About a year ago I read an interview where someone said that the Bible only has a few passages that speak directly to how to raise kids. They said the area of parenting styles is one (mostly) of personal freedom for Christians.
While I agree with this and need to be reminded of this often, I also think the Bible provides so much guidance when it comes to interacting with people and …
wait for it …
CHILDREN ARE PEOPLE.
(Which TBH is actually easy to forget if you’re focused on the repetition of EvErYtHiNg. Because, if you’re like me, your mind kind of goes either numb or insane –and always bitter– when you only focus on the actual physical tasks that need to be done over and over again).
But here’s the thing: our responsibility to raise, discipline, or punish our kids is NOT our free card to act in an un-Christ-like way.
It’s thoroughly humbling and eye-opening to read passages of Scripture that speak of how we are to interact with other people and then apply that to how we interact with our children. All the fruits of the Spirit, all the attributes of love in 1 Corinthians 13, and all the put on’s and put off’s in Paul’s letters can (and should) be lived out in the way we act, talk, and think about our kids.
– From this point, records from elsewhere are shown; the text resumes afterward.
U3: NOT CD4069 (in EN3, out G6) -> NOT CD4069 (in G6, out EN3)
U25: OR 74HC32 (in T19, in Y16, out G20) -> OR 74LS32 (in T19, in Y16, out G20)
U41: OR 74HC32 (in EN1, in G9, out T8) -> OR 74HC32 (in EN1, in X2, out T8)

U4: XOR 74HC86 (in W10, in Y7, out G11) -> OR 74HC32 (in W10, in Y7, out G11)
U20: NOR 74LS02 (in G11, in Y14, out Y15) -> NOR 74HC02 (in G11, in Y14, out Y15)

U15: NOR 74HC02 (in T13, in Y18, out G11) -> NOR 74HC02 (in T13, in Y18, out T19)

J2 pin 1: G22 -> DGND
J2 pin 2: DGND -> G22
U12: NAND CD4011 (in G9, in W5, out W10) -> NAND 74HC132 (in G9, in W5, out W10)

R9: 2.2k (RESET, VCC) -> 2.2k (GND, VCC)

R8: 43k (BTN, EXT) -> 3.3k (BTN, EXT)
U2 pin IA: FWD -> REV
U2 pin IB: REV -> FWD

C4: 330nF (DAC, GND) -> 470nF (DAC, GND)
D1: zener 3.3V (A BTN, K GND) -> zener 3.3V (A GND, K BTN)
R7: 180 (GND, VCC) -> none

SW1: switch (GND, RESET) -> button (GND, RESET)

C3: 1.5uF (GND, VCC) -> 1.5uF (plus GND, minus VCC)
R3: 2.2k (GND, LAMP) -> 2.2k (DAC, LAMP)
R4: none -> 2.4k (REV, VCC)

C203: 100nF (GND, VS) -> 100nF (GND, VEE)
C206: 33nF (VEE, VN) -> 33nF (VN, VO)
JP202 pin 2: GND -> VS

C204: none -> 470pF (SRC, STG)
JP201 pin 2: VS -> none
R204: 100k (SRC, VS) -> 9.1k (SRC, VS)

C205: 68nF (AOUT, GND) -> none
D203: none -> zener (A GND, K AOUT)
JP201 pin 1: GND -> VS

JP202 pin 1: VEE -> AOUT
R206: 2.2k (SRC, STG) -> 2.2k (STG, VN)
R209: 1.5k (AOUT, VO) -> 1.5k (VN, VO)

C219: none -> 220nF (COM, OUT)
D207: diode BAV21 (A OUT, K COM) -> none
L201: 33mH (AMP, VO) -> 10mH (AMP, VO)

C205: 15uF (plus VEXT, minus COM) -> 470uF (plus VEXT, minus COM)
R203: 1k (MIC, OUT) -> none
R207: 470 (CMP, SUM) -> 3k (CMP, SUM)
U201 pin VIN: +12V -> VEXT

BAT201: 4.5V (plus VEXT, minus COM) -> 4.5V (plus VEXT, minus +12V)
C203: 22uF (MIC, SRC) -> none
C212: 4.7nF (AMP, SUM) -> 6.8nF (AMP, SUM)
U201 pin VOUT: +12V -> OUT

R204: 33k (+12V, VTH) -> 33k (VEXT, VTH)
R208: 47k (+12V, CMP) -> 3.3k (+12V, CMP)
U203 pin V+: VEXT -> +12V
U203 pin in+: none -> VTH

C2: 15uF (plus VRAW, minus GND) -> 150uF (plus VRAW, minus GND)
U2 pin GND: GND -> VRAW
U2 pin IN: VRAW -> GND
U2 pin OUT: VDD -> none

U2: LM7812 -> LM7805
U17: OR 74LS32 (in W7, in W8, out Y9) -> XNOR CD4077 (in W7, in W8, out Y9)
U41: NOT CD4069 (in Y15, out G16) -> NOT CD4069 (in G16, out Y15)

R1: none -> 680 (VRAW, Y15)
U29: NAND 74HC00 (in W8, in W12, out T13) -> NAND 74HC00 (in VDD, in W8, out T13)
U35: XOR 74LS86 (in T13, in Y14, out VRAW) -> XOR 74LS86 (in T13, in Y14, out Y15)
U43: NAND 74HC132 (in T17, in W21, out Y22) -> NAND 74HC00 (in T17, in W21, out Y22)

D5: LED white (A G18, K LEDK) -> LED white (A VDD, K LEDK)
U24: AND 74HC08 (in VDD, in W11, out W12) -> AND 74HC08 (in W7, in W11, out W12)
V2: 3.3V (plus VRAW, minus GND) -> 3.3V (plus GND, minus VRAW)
The authority God has given parents lies within these boundaries of how we are to treat fellow image bearers. We’re only an example (albeit a mere shadow) to our kids of God’s authority when we operate within those bounds. The hard, humbling truth is when we act outside of those bounds we are sinning, harming, and abusing our kids.
I think it’s important to notice any resistance that rises up in our minds at this point. Is this resistance actually an attempt to excuse us as parents from our responsibility to obey God and raise their children in the Lord?
There is abundant love and grace found in turning to God in repentance. But repentance requires laying down our excuses and owning up to our sin. God is not a Father who keeps us at a distance until we get our parenting act together – we can fall into His arms.
God loves us in our messes. When we throw our adult tantrums. When we look at Him in defiance and say, “no!” He is ready and waiting for us to turn to Him and to welcome us into His goodness.
He teaches, trains, disciplines, mercifully punishes, and forgives. Everything He does as our heavenly Father is infused with love and for our good. Jesus asks us to come near and promises he will gently teach us his ways.
Sometimes, maybe, we don’t think it’s possible to parent children as if they’re the image bearers they are, in developmentally appropriate ways, and within the Biblical commands of how to treat one another because we don’t know God as a Father who does the same for us. Maybe our challenges in parenting are opportunities to examine if our view of God as a heavenly Father actually alines with Scripture.
And what difference does this make in our parenting? All. The. Difference. Even if we are physically doing the same mundane tasks as always, when we have repented of our bitterness, impatience, or whatever it is and are looking to our loving heavenly Father for strength and guidance, EvErYtHiNg becomes an opportunity. An opportunity to rest in God’s strength, to grow in holiness, to display Christ’s heart to our kids, and to know the sweet grace of God more.